Last night at dinner with some friends I was listening to a story about a couple’s declining relationship. A possible justification for the man’s behavior from his friends was that he is too infatuated with the image of his girlfriend instead of being in love with who she actually is. And in fact, who is actually is, is not what he is looking for at all. They said that the girlfriend is perfect on paper; and to their alpha-male, ego-driven friend, that was probably enough for the past couple years. But, now that the girlfriend is at the point in her life when she wants to move forward and start a family, he has to commit or cut out. Based off the problems his uncertainty is creating for them, he’s forced to look at the deeper connection and if it actually exists at all.
I brought up that our society is conditioned to judge people by the frame rather than the picture that’s actually inside it. This is one of Gabrielle Bernstein’s metaphors from her book SPIRIT JUNKIE (http://gabbyb.tv/) that I love. One of the boys at the table said the frame vs. picture topic should be my next blog post so here it is!
We look for qualities in people that are surface level, and then we judge them. I am not sure why, but I think it has to do with our own attachment to the ego and fear of what releasing it means for our personal journey’s. The irony is, if you think about someone who is a close friend now, you might think of someone that you judged for shallow reasons, and reflecting on how close you are now, you will probably laugh at what a misconception you created about them prematurely.

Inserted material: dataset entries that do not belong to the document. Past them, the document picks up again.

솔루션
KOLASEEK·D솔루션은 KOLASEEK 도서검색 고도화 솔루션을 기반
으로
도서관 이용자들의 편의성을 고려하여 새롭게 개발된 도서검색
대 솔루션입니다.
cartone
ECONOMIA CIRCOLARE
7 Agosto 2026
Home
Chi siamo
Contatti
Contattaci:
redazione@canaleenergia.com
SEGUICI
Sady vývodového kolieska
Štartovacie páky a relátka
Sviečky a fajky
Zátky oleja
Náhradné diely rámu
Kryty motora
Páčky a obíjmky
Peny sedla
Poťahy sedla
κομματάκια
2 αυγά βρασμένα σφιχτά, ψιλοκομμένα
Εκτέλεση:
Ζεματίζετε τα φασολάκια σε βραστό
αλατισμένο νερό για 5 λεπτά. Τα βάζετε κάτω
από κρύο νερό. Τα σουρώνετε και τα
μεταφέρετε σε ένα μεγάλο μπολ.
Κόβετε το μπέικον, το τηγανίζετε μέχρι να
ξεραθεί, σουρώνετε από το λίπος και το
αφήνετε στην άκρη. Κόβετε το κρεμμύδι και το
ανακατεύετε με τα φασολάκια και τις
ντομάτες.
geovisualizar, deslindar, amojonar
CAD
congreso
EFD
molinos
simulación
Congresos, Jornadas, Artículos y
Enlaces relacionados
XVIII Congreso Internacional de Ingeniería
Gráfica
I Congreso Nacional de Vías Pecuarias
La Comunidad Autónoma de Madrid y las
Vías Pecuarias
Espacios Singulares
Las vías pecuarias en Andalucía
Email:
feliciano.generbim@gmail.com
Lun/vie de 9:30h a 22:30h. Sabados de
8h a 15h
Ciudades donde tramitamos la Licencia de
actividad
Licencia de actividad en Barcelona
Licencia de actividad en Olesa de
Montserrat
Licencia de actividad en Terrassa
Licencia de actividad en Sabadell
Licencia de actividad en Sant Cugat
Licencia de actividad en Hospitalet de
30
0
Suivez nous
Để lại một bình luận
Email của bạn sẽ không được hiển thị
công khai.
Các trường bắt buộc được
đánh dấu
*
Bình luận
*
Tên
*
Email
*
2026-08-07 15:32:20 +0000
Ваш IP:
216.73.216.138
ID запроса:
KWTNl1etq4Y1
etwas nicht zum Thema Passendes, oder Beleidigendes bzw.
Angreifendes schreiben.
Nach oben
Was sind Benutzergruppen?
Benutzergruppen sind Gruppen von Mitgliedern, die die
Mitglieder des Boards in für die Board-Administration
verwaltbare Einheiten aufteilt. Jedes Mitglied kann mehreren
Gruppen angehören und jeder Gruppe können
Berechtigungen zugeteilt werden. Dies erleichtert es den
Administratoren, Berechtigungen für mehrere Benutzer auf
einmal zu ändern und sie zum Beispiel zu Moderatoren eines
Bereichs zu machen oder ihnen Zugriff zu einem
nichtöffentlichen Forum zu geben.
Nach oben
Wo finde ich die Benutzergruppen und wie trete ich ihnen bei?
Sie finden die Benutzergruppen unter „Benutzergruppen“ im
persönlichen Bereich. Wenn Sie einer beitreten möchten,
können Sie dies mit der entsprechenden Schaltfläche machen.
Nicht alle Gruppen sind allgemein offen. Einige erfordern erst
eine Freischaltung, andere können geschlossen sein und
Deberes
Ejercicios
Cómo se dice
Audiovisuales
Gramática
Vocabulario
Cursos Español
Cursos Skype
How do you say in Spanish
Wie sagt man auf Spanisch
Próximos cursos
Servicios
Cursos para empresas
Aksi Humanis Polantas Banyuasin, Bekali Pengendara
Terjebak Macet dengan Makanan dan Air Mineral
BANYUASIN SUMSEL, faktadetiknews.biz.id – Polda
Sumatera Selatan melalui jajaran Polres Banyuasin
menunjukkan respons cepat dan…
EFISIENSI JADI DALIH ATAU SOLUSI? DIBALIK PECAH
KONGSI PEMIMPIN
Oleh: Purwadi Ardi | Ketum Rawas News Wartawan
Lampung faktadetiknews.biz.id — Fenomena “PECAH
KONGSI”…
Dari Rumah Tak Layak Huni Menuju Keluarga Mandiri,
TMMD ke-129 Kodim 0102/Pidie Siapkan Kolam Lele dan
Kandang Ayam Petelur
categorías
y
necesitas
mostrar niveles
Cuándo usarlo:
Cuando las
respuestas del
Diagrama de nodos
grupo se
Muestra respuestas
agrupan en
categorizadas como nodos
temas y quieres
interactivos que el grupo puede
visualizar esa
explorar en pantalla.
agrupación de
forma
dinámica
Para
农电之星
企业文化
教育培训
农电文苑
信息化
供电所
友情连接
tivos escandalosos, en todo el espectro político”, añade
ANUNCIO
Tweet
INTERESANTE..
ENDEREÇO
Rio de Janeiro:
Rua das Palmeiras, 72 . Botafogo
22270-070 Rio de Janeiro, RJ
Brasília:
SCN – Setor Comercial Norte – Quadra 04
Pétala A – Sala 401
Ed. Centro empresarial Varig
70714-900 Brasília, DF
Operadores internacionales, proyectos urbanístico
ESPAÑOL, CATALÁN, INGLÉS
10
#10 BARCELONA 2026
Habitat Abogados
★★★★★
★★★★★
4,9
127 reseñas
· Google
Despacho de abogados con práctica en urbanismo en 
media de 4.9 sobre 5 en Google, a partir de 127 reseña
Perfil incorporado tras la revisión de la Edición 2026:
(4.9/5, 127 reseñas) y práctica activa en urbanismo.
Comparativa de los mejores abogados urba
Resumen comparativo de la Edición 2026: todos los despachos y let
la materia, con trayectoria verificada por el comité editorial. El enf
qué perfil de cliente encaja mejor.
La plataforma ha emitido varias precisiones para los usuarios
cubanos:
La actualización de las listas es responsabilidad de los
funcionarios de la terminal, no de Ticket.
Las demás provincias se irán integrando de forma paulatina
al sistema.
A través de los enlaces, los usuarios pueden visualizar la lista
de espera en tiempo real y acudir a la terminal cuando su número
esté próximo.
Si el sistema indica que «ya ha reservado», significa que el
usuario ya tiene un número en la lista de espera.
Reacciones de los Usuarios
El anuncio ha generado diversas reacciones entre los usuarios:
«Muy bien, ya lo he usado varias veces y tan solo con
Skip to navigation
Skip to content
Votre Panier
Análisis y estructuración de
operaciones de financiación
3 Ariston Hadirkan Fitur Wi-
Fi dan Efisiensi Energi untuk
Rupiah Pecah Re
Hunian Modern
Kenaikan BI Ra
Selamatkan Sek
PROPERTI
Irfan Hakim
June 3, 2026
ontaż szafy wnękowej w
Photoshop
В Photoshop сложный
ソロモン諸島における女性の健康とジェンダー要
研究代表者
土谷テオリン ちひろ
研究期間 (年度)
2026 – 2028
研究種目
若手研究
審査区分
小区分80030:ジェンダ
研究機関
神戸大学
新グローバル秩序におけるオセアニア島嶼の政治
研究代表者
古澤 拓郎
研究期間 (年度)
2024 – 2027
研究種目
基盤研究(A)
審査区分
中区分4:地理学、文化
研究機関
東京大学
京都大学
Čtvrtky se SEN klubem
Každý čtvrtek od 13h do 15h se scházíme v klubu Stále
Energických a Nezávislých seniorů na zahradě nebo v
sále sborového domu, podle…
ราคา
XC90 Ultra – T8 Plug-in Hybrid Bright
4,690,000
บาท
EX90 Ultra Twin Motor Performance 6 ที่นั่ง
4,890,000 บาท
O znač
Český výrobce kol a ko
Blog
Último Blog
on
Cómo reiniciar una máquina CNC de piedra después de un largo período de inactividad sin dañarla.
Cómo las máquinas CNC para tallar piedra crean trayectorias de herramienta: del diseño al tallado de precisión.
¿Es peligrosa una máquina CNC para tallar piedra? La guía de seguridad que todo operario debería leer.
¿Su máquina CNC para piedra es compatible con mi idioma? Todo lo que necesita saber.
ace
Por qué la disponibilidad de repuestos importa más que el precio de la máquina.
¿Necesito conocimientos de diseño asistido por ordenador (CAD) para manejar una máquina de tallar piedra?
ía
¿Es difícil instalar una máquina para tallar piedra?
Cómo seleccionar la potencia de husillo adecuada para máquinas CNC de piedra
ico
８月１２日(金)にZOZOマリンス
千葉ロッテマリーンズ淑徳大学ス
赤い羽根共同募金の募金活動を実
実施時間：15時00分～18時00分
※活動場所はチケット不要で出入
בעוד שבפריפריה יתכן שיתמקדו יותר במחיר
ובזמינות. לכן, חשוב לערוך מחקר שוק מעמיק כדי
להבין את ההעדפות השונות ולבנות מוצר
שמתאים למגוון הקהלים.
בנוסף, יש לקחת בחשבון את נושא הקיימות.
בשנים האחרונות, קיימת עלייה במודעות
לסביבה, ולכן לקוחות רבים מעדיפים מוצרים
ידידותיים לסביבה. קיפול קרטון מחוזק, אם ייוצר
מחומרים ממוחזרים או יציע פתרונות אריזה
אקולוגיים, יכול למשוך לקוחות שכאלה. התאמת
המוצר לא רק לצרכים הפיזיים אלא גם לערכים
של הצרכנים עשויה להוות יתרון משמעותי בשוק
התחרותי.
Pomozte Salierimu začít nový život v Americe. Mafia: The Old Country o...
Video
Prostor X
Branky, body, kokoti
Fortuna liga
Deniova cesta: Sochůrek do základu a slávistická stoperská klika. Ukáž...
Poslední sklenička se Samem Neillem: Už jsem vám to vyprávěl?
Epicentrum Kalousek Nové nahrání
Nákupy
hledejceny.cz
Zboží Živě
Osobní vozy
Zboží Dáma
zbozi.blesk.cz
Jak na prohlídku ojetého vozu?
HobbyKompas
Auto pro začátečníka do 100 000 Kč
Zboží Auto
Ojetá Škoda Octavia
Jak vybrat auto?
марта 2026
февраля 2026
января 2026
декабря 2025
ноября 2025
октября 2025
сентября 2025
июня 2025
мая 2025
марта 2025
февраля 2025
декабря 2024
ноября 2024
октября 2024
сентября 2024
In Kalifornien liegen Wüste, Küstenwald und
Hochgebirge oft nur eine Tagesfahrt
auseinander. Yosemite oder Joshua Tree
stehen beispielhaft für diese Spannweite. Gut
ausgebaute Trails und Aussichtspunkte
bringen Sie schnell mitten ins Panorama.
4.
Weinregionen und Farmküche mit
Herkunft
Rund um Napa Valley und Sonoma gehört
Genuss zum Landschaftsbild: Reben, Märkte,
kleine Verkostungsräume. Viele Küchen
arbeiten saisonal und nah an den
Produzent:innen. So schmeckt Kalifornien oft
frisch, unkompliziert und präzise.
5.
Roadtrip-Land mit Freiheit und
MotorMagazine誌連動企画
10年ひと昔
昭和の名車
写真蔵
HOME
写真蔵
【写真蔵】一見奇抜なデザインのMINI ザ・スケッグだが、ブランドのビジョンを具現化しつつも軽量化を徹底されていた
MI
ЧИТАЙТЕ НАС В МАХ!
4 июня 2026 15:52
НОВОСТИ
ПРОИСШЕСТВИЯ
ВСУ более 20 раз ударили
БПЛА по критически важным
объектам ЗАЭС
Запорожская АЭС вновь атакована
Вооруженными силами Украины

When you can be your true self around someone without any insecurity of what you’re putting out there, that’s when you know you’re putting yourself in the right pack. And when you get to know people on that level, that soul level that you can’t see physically but you can get totally because you feel it, that’s how really deep, meaningful relationships begin (friendship AND romantic) because you are letting yourself connect to what actually exits and not what you think you want – probably all for the wrong reasons – as that is superficial love. With superficial love, you always get blindsided later with a person’s true colors, but yet you are never really that surprised because you remember a time when you felt in your gut that it may not be a right match but you ignored it and proceeded anyways for whatever reason.
When you do not arm yourself against people and you don’t judge them too early, for the better or the worse, you always wind up finding “your people” and it’s those relationships that are the absolute best and most fulfilling.